Die Links zur Episode: https://nerdfunk.ch/nerdfunk-588/

Meinungsfreiheit versus Hetze und Hass

Nach den unfassbaren Ereignissen, die sich letzte Woche in und um das Capitol zu Washington zugetragen haben, kommen wir nicht umhin, das neue Nerdfunk-Jahr mit einer Sendung zu diesen Ereignissen zu beginnen.

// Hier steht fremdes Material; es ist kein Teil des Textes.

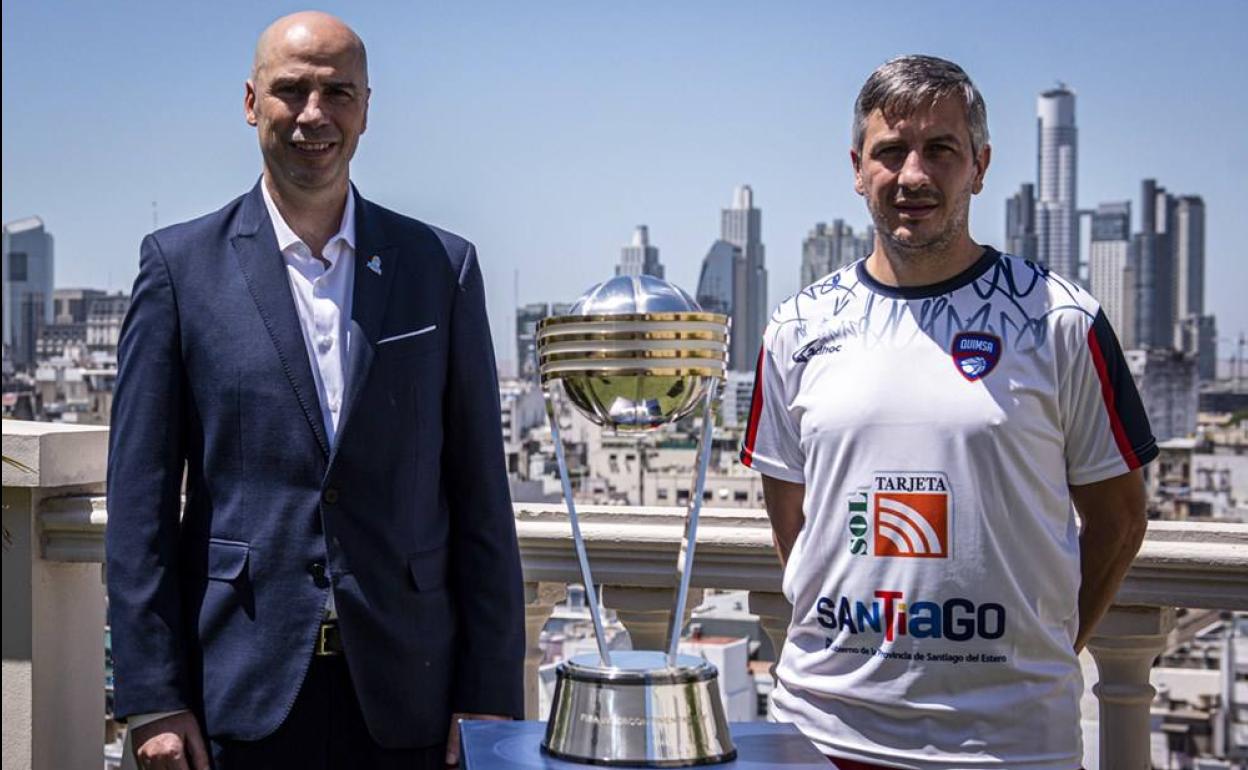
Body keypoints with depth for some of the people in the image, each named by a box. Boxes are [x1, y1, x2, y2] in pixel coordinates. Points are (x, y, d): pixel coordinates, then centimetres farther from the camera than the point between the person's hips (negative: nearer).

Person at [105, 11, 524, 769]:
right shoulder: (181, 265, 2)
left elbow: (479, 495, 4)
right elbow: (140, 499, 1)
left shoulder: (443, 267, 5)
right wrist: (153, 698, -5)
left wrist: (489, 697, 0)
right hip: (240, 695, -1)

Wir beschäftigen uns damit, wie uns die sozialen Medien über den Sturm aufs Kongressgebäude informiert und wie wir diese Flut an Information, Meinungen und Memes verarbeitet und verkraftet haben. Was ist von der Inszenierung zu halten? Welche Bedeutung haben die Memes: Helfen sie bei der Verarbeitung oder sind sie eine gefährliche Verharmlosung?

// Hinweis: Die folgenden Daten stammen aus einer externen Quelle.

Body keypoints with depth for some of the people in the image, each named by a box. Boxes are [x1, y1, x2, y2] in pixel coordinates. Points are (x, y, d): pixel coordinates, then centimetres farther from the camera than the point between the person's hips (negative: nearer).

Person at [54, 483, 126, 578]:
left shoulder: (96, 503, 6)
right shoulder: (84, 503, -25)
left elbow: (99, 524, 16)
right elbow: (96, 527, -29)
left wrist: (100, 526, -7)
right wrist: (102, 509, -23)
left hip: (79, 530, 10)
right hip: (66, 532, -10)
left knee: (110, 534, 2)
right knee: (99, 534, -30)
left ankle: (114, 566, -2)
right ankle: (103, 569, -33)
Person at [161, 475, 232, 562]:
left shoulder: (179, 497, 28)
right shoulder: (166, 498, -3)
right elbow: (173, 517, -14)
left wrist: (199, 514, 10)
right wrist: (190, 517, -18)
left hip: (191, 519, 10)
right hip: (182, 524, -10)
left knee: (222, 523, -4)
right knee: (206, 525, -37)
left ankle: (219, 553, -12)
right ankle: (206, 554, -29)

Nach dem Rauswurf von Trump bei Twitter und Facebook stellt sich die Frage, ob dieser Schritt nun richtig, längst überfällig oder aus Sicht der Meinungsfreiheit doch ein Fehler war. Und wir beschäftigen uns mit der alten Frage, wie die sozialen Medien zu kontrollieren wären? Vielleicht mittels einer Idee, die derzeit in Deutschland diskutiert wird und die einem  Plattform-Rat die Entscheidungsgewalt darüber gäbe, was erlaubt ist und was nicht.

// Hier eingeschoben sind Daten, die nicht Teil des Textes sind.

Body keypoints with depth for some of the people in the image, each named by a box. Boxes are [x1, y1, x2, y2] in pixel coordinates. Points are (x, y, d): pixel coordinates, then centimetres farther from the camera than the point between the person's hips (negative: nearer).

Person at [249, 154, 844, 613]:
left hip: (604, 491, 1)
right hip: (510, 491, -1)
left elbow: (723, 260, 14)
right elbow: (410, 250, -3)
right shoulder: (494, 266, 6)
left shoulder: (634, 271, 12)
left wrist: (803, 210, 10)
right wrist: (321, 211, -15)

Die Links zur Episode: https://nerdfunk.ch/nerdfunk-555/

Das himmelblaue Chilbimonster

Das war ein Skandal mit Ansage: Im März 2018 enthüllten mehrere Medien, gestützt auf den Whistleblower Christopher Wylie, wie die dubiose Datenanalysefirma Cambridge Analytica persönliche Informationen von Millionen Facebook-Nutzern absaugen konnte. Diese Daten wurden im US-Wahlkampf 2015 für die Präsidentschaftskandidatur des republikanischen Sentators Ted Cruz verwendet, um Wähler mit massgeschneiderten politischen Botschaften einzudecken. Und sie haben offenbar 2016 auch bei der Brexit-Abstimmung eine Rolle gespielt.

Facebook geht unvorsichtig mit den Nutzerdaten um: «Wen wundert es?» fragen sich die einen. «Jetzt ist Facebook zu weit gegangen», wettern die anderen – und die Empörung ist bei allen gross. Wir gehen der Sache nüchtern auf den Grund, bewerten das Ausmass und diskutieren Forderungen: Was ist passiert und wie gross war und ist der Einfluss des sozialen Netzwerks bei Abstimmungen und Wahlen? Braucht es Massnahmen? Müssen wir – Stichwort #DeleteFacebook – alle Zuckerberg den Rücken kehren? Braucht es politische Massnahmen oder einen kompletten Neuanfang in Sachen Social Media?